L'HOMME QUI VOULAIT VIVRE SA VIE – Douglas KENNEDY- Éditions Belfond.
Le moins que l'on puisse dire est que Ben Bradford, la trentaine, a réussi, à tout le moins au sens social du terme. Pour faire plaisir à son père, il est devenu avocat d'affaires, travaille dans un prestigieux cabinet de Wall Street. Marié à Beth, une jolie femme, quoiqu'un peu superficielle, deux enfants, il vit fort confortablement dans une banlieue riche de New-York. Cela devrait suffire à sa vie puisqu'il a tout pour être heureux, comme on dit, mais en apparence seulement ! Il se trouve qu'il n'aime pas le rythme routinier de son existence. D'ailleurs Beth elle-même n'y met pas beaucoup du sien et les hurlements de Josh, leur petit-dernier, n'arrangent rien. Quant aux exigences d'Adam, l'aîné, ce n'est guère mieux. Le thème de l'insatisfaction peut paraître banal chez un être à qui la vie semble avoir tout donné, pourtant, ce qu'il aurait voulu, c'est être photographe. C'est un rêve de jeunesse qu'il n'a jamais vraiment abandonné autant qu'un défi lancé par sa petite-amie d'alors, Kate Bryner, devenue correspondante de guerre à CNN. Cela se complique un peu quand il constate que tout s'y met pour lui pourrir la vie, les absences répétées et sans raison de son épouse... et sa froideur récente au lit qu'il ne peut raisonnablement pas mettre sur le seul compte de la dépression post-natale. Elle a bien changé ces derniers temps, est devenue distante, presque étrangère. Des disputes éclatent entre les deux époux à propos de rien de sorte qu'il parvient rapidement à détester sa propre maison... et ses habitants ! Et pourtant, il aime sa femme; l'usure du couple est aussi un sujet éculé jusqu'à la trame. Pour que le tableau soit complet, il découvre qu'elle le trompe avec un moins que rien, un minable, un inconnu qui ne lui arrive même pas à la cheville, un photographe-amateur un peu mythomane du nom de Garry Summers. La certitude de s'être trompé avant de l'avoir été prend possession de lui.
La trahison, le mensonge, l'adultère débouchent nécessairement sur un divorce annoncé, la perte de tout ce qui faisait sa vie. Non seulement Beth se révèle sous son vrai jour mais surtout, pour Ben, cela va correspondre à la séparation d'avec ses enfants qu'il ne peut se résoudre à admettre. Face à cela, le désespoir se dessine et avec lui le suicide comme une solution...
C'est pourtant mal connaître notre avocat, qui est avant tout un être intelligent et organisé et qui, pour avoir été ainsi bafoué et humilié, choisit de se débarrasser définitivement de l'amant de sa femme. Il met au point un scénario qui ressemble au manuel du parfait petit assassin ou, si l'on préfère, au mythique « crime parfait » !

****************

CONSIGNE 1:
Répondez à ces questions sur l'extrait :
(a) Quel métier Ben Bradford exerce-t-il ?
(b) Qu'est devenue Kate Bryner ?
(c) Quel est le nom de l'amant de Beth ?
CONSIGNE 2: Citez, dans l'extrait, le passage qui va de « La trahison, le » jusqu'à « comme une solution... ».
CONSIGNE 3: Relevez tous les personnages du roman désignés par leur nom dans l'extrait.
Les lignes qui suivent ne sont pas utiles ici.

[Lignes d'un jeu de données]
****************

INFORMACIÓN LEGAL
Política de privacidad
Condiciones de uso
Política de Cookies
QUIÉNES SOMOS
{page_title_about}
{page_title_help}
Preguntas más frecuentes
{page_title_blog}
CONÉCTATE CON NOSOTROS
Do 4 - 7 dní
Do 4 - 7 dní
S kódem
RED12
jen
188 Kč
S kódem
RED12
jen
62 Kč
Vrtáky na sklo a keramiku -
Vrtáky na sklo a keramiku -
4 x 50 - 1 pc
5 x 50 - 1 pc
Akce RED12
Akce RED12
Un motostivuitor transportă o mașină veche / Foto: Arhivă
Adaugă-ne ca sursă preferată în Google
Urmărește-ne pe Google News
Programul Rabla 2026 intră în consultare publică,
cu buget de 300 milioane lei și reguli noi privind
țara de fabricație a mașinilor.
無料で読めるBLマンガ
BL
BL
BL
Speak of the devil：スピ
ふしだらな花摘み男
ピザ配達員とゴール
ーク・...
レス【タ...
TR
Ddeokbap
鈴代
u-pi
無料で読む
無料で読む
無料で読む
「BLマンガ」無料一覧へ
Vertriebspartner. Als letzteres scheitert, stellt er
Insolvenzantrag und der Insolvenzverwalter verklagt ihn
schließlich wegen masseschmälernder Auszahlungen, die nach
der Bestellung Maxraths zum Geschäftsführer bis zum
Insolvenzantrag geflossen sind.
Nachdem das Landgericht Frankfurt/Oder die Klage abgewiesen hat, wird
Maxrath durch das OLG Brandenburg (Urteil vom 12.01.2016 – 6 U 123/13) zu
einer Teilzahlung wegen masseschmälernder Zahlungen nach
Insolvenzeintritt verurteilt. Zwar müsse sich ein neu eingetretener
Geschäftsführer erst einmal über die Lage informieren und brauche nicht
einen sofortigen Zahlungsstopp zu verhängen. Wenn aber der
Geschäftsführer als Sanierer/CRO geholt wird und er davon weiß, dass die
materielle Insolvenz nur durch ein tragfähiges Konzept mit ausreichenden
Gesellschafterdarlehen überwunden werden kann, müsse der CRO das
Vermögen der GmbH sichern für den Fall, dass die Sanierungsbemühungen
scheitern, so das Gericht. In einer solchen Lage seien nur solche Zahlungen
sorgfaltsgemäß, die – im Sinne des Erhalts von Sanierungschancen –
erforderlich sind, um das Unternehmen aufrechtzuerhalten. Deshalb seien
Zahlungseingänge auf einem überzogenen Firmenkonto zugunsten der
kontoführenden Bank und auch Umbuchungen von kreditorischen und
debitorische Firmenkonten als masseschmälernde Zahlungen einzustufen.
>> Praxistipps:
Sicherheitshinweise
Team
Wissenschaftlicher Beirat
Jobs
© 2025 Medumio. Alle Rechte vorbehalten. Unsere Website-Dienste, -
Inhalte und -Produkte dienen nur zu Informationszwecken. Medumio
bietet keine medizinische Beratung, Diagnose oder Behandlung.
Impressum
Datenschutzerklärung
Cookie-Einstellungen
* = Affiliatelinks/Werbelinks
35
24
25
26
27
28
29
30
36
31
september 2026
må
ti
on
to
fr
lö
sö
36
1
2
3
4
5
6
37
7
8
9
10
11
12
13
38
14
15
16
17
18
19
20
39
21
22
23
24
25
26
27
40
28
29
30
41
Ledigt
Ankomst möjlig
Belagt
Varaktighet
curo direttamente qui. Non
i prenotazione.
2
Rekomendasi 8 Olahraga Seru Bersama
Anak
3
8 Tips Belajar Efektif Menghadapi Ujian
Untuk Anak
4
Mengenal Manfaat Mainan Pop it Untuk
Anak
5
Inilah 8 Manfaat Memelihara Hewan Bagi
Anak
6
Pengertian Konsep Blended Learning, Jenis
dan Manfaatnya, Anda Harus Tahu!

****************

RÉPONSE 1:
(a) Il est avocat d'affaires dans un prestigieux cabinet de Wall Street.
(b) Elle est devenue correspondante de guerre à CNN.
(c) Il s'appelle Garry Summers.

RÉPONSE 2:
La trahison, le mensonge, l'adultère débouchent nécessairement sur un divorce annoncé, la perte de tout ce qui faisait sa vie. Non seulement Beth se révèle sous son vrai jour mais surtout, pour Ben, cela va correspondre à la séparation d'avec ses enfants qu'il ne peut se résoudre à admettre. Face à cela, le désespoir se dessine et avec lui le suicide comme une solution...

RÉPONSE 3:
Ben Bradford
Beth
Josh
Adam
Kate Bryner
Garry Summers